Quand est-ce le bon moment pour parler de la suite pendant un soin ?
Idéalement, vous posez des jalons tout au long du soin : quelques phrases en cours de séance qui expliquent ce que vous faites et pourquoi la régularité compte. L’annonce formelle de la cure arrive naturellement en fin de soin, quand la cliente vient de voir le résultat sur sa peau. C’est le meilleur moment : elle est dans l’émotion positive du résultat.
Comment répondre à une cliente qui dit que c’est trop cher ?
Ne baissez jamais votre prix : ajustez le rythme si nécessaire. Proposez une séance test, ou un rythme mensuel plutôt que bi-mensuel. Et revenez toujours à la valeur : ce que la cliente achète, ce n’est pas une séance, c’est un résultat.
Est-ce qu’on peut vendre sans parler d’argent ?
Non, mais vous pouvez parler d’argent en dernier. La séquence idéale : comprendre le besoin, expliquer le protocole, décrire le bénéfice attendu, puis annoncer le tarif avec assurance. Quand la valeur est claire, le prix est beaucoup moins souvent un obstacle.

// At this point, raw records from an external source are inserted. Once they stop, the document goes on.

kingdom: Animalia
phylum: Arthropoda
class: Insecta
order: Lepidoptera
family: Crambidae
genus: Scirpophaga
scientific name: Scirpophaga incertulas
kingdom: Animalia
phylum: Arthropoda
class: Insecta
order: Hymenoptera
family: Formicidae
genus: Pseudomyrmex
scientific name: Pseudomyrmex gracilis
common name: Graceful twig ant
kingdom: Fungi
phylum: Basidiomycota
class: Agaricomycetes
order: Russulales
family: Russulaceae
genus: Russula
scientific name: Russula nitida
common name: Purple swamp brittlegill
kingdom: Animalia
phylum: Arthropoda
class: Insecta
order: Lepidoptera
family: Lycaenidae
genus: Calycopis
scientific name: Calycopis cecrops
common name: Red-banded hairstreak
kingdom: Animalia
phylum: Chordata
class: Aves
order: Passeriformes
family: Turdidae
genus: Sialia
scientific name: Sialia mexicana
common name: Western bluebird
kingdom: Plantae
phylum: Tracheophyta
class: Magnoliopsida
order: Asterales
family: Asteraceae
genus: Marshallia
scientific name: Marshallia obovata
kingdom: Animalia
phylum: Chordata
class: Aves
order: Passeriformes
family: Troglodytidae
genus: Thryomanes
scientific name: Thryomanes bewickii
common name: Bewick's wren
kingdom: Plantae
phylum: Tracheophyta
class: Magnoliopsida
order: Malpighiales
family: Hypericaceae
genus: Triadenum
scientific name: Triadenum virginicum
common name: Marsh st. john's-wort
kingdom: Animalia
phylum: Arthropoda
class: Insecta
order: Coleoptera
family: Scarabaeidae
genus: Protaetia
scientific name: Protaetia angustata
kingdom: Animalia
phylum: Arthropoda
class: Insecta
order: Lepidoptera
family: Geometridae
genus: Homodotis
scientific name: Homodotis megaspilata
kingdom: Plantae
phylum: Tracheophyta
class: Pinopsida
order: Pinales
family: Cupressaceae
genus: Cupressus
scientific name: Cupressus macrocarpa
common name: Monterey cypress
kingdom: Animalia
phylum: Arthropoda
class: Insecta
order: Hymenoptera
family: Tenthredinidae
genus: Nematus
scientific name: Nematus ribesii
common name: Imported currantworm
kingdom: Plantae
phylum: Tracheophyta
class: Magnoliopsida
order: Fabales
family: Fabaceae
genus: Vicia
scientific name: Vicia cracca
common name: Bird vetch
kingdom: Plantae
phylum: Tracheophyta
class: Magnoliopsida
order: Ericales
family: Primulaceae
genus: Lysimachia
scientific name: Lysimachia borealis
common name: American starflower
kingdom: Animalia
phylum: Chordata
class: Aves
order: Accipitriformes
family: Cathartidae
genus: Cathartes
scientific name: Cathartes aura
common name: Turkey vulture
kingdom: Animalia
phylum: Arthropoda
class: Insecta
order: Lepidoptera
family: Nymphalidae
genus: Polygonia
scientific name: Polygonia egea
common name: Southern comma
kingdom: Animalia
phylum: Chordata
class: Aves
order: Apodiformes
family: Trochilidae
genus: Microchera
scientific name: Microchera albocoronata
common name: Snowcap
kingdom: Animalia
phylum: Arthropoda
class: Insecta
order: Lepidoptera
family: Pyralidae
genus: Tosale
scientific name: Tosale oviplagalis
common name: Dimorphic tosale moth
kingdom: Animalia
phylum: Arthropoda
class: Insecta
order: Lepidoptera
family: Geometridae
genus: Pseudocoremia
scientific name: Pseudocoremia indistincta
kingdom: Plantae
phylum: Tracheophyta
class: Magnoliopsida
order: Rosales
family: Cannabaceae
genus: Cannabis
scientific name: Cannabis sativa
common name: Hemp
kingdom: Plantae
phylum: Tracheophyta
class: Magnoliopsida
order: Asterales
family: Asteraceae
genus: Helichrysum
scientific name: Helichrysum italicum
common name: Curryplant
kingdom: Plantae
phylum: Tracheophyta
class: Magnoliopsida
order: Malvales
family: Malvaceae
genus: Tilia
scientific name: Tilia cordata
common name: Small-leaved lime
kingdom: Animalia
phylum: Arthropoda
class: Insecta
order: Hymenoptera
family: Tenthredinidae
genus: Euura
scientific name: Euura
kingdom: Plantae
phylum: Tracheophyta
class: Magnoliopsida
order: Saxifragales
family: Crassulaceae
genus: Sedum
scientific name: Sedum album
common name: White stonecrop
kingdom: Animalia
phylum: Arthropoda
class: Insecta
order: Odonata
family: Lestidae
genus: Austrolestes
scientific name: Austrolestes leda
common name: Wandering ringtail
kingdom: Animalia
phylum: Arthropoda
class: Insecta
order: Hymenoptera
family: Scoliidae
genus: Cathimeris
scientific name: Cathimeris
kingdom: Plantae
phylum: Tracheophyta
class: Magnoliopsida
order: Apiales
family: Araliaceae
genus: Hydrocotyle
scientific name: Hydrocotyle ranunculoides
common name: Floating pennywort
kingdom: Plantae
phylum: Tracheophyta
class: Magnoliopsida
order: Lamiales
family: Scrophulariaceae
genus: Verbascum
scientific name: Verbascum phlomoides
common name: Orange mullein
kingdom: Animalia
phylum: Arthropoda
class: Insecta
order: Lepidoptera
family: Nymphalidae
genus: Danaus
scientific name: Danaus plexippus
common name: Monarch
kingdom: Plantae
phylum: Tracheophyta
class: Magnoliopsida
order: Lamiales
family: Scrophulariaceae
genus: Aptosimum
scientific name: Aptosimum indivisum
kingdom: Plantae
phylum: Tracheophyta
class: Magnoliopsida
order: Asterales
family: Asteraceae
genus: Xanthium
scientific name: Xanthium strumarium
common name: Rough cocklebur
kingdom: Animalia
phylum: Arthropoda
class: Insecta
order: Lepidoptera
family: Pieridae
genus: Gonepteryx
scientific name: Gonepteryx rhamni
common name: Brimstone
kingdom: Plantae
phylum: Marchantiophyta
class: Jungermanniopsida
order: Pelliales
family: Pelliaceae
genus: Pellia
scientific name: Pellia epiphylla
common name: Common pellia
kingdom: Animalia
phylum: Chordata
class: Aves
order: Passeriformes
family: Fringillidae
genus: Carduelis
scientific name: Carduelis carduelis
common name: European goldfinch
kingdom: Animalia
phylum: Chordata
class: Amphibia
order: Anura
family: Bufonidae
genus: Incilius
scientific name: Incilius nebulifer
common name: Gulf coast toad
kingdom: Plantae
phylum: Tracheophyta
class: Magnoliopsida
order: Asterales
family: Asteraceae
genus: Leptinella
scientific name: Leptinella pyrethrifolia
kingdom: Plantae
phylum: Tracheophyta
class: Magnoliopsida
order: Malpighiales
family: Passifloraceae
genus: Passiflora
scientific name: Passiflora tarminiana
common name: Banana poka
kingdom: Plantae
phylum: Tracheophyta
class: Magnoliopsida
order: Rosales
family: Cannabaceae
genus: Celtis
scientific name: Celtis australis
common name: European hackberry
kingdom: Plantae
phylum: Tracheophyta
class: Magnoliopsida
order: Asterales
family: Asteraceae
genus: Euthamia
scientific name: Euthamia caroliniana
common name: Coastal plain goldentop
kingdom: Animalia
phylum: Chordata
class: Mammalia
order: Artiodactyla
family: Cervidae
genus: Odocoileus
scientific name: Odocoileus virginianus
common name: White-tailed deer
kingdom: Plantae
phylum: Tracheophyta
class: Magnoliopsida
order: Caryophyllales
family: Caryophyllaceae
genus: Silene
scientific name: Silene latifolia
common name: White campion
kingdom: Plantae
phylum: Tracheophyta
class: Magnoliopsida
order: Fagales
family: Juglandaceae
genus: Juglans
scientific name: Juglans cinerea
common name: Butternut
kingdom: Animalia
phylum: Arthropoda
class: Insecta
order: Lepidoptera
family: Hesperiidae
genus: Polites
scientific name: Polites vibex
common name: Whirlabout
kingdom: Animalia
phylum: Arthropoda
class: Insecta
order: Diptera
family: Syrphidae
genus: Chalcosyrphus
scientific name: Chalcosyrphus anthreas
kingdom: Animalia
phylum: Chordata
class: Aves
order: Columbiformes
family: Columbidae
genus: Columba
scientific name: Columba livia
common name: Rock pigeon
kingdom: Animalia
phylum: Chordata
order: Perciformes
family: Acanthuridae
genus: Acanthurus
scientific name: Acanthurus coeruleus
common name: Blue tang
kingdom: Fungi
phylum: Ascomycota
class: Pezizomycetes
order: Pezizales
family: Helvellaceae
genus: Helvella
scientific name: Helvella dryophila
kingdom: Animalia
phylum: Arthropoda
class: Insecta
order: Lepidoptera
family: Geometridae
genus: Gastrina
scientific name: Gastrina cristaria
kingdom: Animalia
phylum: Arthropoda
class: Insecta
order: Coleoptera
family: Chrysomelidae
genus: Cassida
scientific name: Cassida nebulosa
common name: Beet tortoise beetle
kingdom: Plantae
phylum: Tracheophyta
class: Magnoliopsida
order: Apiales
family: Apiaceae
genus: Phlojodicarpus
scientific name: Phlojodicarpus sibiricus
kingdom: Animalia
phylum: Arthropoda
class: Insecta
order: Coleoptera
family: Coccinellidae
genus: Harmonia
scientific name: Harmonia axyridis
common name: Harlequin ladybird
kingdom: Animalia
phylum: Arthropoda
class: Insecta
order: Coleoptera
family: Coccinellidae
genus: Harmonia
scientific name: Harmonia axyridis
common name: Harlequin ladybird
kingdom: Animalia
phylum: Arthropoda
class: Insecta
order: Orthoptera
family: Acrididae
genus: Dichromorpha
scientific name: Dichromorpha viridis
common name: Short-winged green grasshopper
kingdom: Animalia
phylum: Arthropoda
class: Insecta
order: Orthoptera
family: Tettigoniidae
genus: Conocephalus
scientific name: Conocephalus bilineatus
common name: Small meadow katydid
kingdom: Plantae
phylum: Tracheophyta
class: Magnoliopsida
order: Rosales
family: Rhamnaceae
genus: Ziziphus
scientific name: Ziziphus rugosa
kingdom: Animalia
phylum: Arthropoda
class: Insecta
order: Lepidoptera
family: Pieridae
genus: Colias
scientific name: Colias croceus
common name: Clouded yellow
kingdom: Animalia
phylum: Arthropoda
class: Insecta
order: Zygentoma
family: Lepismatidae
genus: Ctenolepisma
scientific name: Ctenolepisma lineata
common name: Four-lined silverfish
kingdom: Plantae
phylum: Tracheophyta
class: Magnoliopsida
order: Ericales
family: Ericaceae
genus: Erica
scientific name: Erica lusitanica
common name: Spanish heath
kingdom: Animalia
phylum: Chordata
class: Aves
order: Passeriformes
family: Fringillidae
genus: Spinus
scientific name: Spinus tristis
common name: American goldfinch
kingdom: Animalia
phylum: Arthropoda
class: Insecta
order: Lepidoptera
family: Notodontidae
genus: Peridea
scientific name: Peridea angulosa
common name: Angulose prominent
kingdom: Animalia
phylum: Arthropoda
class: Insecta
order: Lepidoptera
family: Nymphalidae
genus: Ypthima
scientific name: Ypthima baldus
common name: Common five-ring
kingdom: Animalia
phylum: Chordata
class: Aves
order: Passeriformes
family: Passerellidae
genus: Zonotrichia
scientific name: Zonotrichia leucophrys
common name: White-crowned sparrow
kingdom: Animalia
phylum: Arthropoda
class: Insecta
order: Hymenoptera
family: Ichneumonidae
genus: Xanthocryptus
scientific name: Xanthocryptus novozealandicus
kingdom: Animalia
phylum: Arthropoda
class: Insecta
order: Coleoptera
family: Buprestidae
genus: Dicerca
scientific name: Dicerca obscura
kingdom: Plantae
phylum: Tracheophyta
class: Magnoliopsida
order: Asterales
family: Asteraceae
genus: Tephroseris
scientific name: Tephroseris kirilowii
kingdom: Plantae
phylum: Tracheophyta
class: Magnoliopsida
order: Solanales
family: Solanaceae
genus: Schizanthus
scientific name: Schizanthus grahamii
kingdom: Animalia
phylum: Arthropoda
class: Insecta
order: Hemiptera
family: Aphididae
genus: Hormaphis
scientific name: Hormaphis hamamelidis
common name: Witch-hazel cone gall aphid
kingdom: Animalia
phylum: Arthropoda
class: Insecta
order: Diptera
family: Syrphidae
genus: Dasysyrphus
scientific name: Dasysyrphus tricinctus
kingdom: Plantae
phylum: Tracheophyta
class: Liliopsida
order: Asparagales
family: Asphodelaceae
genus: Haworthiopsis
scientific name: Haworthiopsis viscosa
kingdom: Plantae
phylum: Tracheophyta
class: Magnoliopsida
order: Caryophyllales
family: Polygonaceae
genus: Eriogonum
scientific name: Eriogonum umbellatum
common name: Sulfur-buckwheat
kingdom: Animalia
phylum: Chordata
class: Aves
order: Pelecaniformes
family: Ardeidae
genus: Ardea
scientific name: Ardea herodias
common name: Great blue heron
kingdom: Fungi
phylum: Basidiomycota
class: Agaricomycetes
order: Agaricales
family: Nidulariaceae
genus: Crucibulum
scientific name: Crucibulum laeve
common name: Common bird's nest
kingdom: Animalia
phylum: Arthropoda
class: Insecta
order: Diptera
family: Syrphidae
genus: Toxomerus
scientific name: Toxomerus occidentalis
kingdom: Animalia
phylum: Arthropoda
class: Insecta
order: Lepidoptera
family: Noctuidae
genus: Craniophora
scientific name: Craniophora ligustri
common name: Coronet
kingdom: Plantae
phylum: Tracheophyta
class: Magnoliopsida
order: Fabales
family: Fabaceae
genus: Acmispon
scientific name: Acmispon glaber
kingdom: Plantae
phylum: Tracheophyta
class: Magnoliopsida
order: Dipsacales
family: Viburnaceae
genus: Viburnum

Comment vendre un soin à une cliente qui a déjà eu de mauvaises expériences ?
Reconnaissez son expérience sans la minimiser, puis distinguez votre approche de ce qu’elle a vécu. « Je comprends : ce qui se passe souvent dans ces cas, c’est qu’on fait des séances isolées sans protocole construit. Ce qu’on fait ici, c’est différent. » Ensuite, proposez une séance test pour lui permettre de juger sur pièce, sans engagement.